20. Актуальность искусства в мысли

Введение в философию: Чувство

назад в содержание

Более того: если верно, что опосредование — это актуальность непосредственного, то мысль не живет за счет искусства. А искусство не нуждается в отречении от мысли. Верно и противоположное. Поскольку невозможно ни то, чтобы субъект выказывал более мощно собственную энергию — и, стало быть, лучше реализовывал интуитивный момент духовной жизни иначе, чем развертывая себя в связи, благодаря которой он начинает опосредоваться в мысли; ни то, чтобы это опосредование, в коем состоит мысль, отличалось в силу иного свойства, чем это свойство субъекта. Аргументы, обычно приводимые в доказательство того, что искусство и мысль развиваются обратно пропорционально друг другу, всегда выводятся из опыта, грубо и поверхностно истолкованного из-за недостатка ясности и строгих идей относительно имманентной связи этих двух моментов. Вот почему, дабы зафиксировать чисто интуитивный характер искусства, приводят в пример хотя и прекрасные его произведения, но — красоты слабой и едва сияющей, изящные в своей утонченной наивности или рудиментарности мысли; и делают из них тип эстетического творчества. А с другой стороны, в качестве образцов мысли берутся хотя и глубокие, по крайней мере местами, произведения, испещренные проблесками мысли, но — запутанные, страдающие непонятностью, проистекающей от недостаточной разработки или от недостающей субъективности и эстетической энергии, логически представляющие собой скорее наброски, чем завершенные. Одним словом, мелкое искусство, считают, должно быть истинным искусством, и философия будто бы должна быть представлена произведениями или их наименее философскими частями.

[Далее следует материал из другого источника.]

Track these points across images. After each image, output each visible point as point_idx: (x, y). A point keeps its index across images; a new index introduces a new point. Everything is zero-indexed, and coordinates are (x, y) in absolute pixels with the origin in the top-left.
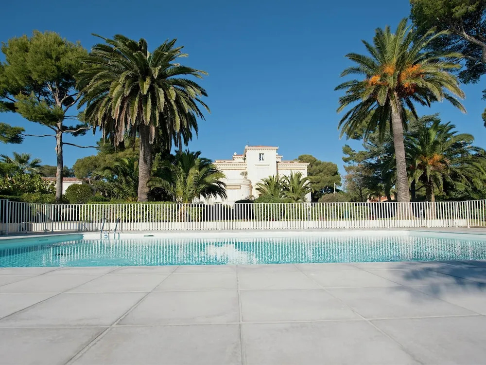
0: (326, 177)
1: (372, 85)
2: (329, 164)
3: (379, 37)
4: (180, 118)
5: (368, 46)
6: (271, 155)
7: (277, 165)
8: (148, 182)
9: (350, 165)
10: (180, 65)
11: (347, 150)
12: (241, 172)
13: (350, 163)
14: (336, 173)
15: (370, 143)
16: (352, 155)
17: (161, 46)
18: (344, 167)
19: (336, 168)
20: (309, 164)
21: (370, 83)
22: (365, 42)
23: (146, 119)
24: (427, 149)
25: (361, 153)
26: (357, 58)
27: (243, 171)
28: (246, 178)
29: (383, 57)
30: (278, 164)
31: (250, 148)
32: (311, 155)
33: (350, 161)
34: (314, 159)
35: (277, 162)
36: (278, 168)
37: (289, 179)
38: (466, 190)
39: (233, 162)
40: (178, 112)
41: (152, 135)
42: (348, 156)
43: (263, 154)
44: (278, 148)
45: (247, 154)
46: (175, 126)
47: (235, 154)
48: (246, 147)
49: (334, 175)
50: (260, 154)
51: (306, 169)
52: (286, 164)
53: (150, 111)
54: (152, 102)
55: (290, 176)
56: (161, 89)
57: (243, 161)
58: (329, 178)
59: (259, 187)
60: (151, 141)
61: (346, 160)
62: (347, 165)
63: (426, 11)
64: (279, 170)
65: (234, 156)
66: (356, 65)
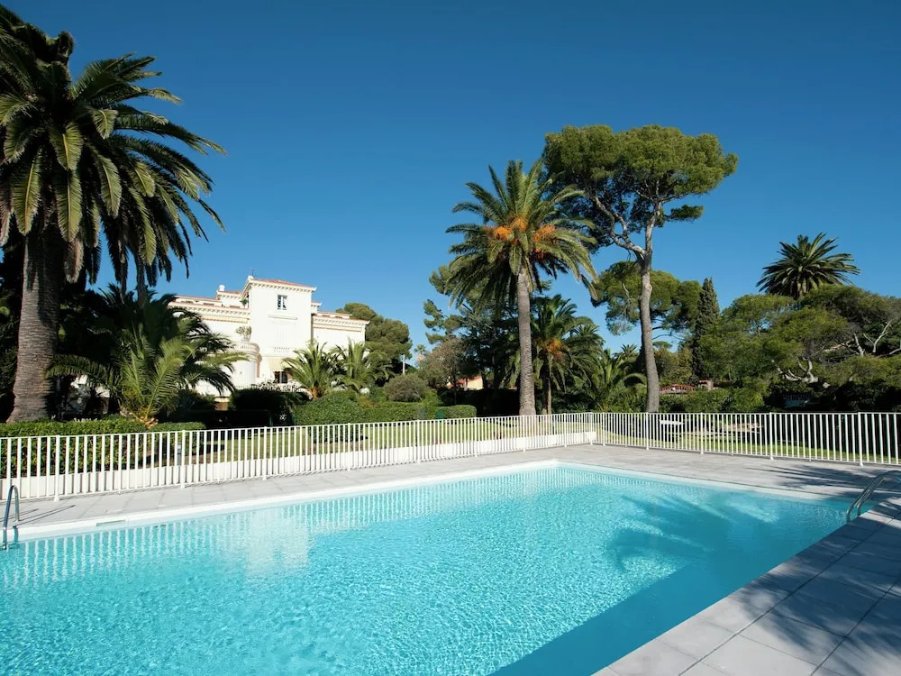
0: (391, 345)
1: (498, 238)
2: (396, 323)
3: (512, 172)
4: (155, 232)
5: (494, 177)
6: (301, 300)
7: (312, 319)
8: (49, 368)
9: (435, 333)
10: (167, 121)
11: (430, 308)
12: (237, 326)
13: (434, 330)
14: (407, 339)
15: (468, 306)
16: (437, 317)
17: (111, 61)
18: (427, 335)
19: (407, 332)
20: (368, 323)
21: (495, 235)
22: (491, 171)
23: (67, 225)
24: (547, 330)
25: (454, 318)
26: (483, 195)
27: (241, 325)
28: (248, 340)
29: (513, 201)
30: (314, 317)
31: (258, 282)
32: (366, 304)
33: (436, 327)
34: (373, 312)
35: (313, 315)
36: (314, 325)
37: (347, 353)
38: (584, 388)
39: (216, 304)
40: (150, 218)
41: (73, 262)
42: (431, 318)
43: (285, 297)
44: (314, 290)
45: (251, 293)
46: (144, 249)
47: (222, 288)
48: (250, 278)
49: (403, 343)
50: (280, 297)
51: (364, 331)
52: (326, 319)
53: (79, 208)
54: (83, 185)
55: (347, 347)
56: (108, 160)
57: (241, 305)
58: (397, 346)
59: (289, 367)
60: (72, 274)
61: (429, 325)
62: (430, 332)
63: (564, 158)
64: (315, 330)
65: (219, 293)
66: (478, 202)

Верно, что эмпирическое наблюдение всегда является силой, разрушающей умозрительную область, где понятия должны исследоваться и определяться с наистрожайшей тщательностью и точностью. И только тогда к ним можно прибегать без опаски, когда к опыту подступаются с категориями суждения, уже хорошо определенными и хорошо дедуцированными. Но тогда опыт, напротив, может нас научить, что у всех великих поэтов есть великая мысль, которая стала чувством, — и последнее тем больше расправляет грудь, и возвышает дух, и дает нам чувство величия, чем глубже мысль, которая трепещет в этих поэтах, является всесторонней и заставляет думать, размышлять, признавать высшие, а не обыденные истины. Тогда опыт учит нас, что, действительно, когда мы приближаемся к поэтам, к художникам вообще, нас почти неосознанно охватывает чувство почтения перед одаренными умами; но это чувство не одинаково в каждом случае, как утверждают эстетические доктрины, которые сводят сущность искусства конкретно к чисто интуитивному, абстрактному элементу. Искусство у всех одно и то же; но существуют художники великие и мелкие. И когда видят издалека, как возвышаются наиболее великие, неверно, что в них не видят ничего иного, как то же самое, что и в других. Понять их трудно — в том, что касается их чувства, всегда проникнутого универсальным пониманием жизни, более или менее осознанным и рефлексивным, — но их изучают, о них дискутируют, их исследуют и из них составляют целую тщательно разработанную историю, постоянным мотивом которой является исследование того, что выразило в подлинном смысле искусство этих наиболее великих. Вот почему критика мучается лишь над проблемами интерпретации. Но — интерпретации чего? Интерпретируется лишь то, что доступно определению, опосредованному и рассудочному дискурсу. Тем выше задача критики, чем больше значимость искусства; и поскольку критика, досконально исследуя произведение искусства, не делает и не может сделать ничего иного, как обнаружить то, что называют искусством (т.е. мыслью, которая была чувством художника), постольку история критики сама доказывает, что в конкретной реальности развитие искусства прямо пропорционально развитию мысли.